Её пальцы скользили по моей спине, оставляя невидимые следы огня, а я шептал её имя, как молитву, как заклинание. И она вторила мне, повторяла моё имя так нежно, что сердце готово было выпрыгнуть из груди. Мир просто исчез за пределами этого топчана — только мы, только она, её тепло, её сердце, что билось в унисон с моим.
Уснули мы только под утро, измученные и счастливые. Сплетённые, как лоза в том заборе, что делал Митяй. Засыпая, вдруг подумал сквозь дрёму: «Эх, судьба, ты закинула меня чёрт знает куда, но спасибо, что хоть одного не оставила».
Утро же встретило нас петушиным оркестром за окном, но я впервые за все эти дни не злился на горластых птиц. Машка спала рядом, её ровное дыхание щекотало мою шею, и я смотрел на неё как на самое настоящее чудо, спустившееся в мою жизнь.
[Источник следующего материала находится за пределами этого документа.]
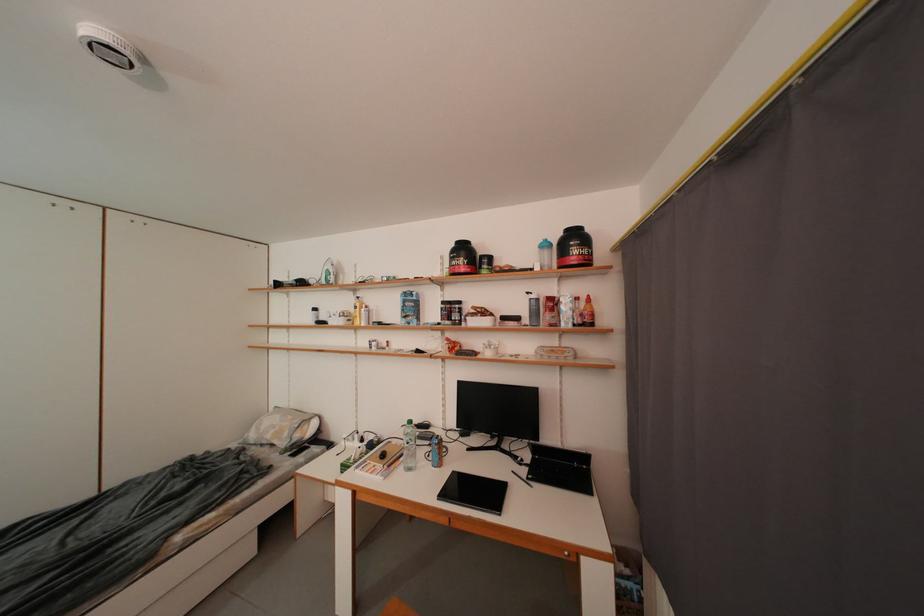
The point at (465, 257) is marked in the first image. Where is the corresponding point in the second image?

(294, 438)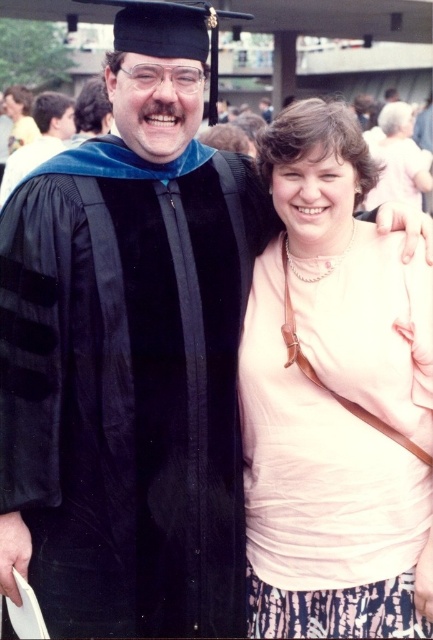
From the picture: Does pink fabric shirt at center have a lesser height compared to matte black graduation gown at upper left?

In fact, pink fabric shirt at center may be taller than matte black graduation gown at upper left.

Can you confirm if pink fabric shirt at center is positioned to the right of matte black graduation gown at upper left?

Indeed, pink fabric shirt at center is positioned on the right side of matte black graduation gown at upper left.

This screenshot has width=433, height=640. Identify the location of pink fabric shirt at center. (x=333, y=401).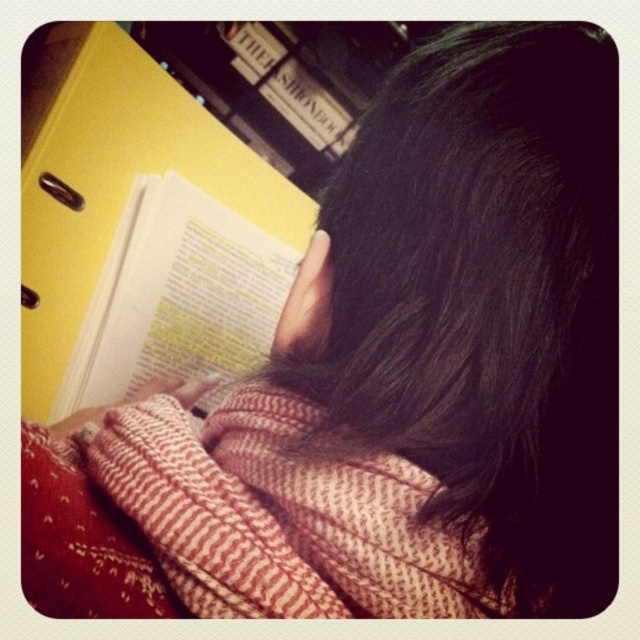
You are a photographer trying to capture a closeup of the white paper book at upper left without the dark brown hair at upper center blocking it. Since you can only move the camera left or right, which direction should you move to ensure the book is fully visible?

The dark brown hair at upper center has a lesser width compared to the white paper book at upper left, so moving the camera to the right would position the narrower hair away from the book, allowing the book to be fully visible without obstruction.

You are a photographer trying to capture a closeup of the white paper book at upper left without the dark brown hair at upper center blocking the view. Based on their sizes, can you tell which one you should focus on first to ensure the book is fully visible?

The dark brown hair at upper center is larger in size than the white paper book at upper left. To ensure the book is fully visible, focus on the white paper book at upper left first since it is smaller and less likely to block the view.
Да… Вот теперь-то, вот это уже точно мой дом. Не просто крыша над головой, а настоящий дом — там, где она.
Аккуратно поцеловав Машу в макушку, я осторожно выбрался из её объятий, стараясь не разбудить. Она что-то пробормотала во сне, потянулась рукой туда, где только что лежал я, нащупала пустоту и недовольно сморщила носик. Ухмыльнувшись на эту милоту, я натянул рубаху и вышел на двор.
Сходил до ветра, умылся ледяной водой из колодца — холод пробрал аж до костей, как в армии на зимних учениях. Вода была такая студёная, что дыхание перехватило, а кожу словно тысячей иголок кольнуло. Но зато проснулся окончательно, голова прояснилась.
Входя в сени, поймал взгляд Машки — она стояла у печи, поправляя платок, который накинула на плечи, и смотрела на меня так, что я опять чуть не поплыл. Столько было обожания в её взгляде, такая нежность, что сердце ёкнуло. Но тут же, зараза такая, с лёгкой насмешкой выдала:
— Егорушка, а мне полей на руки, умыться же надо. Не один ты тут красавец.
Я хмыкнул, плеснул ей воды из ковша. Она, аж фыркая от холода, умылась, потом взяла и брызнула на меня остатками.
— Ах ты, бесстыдница! — засмеялся я, уворачиваясь.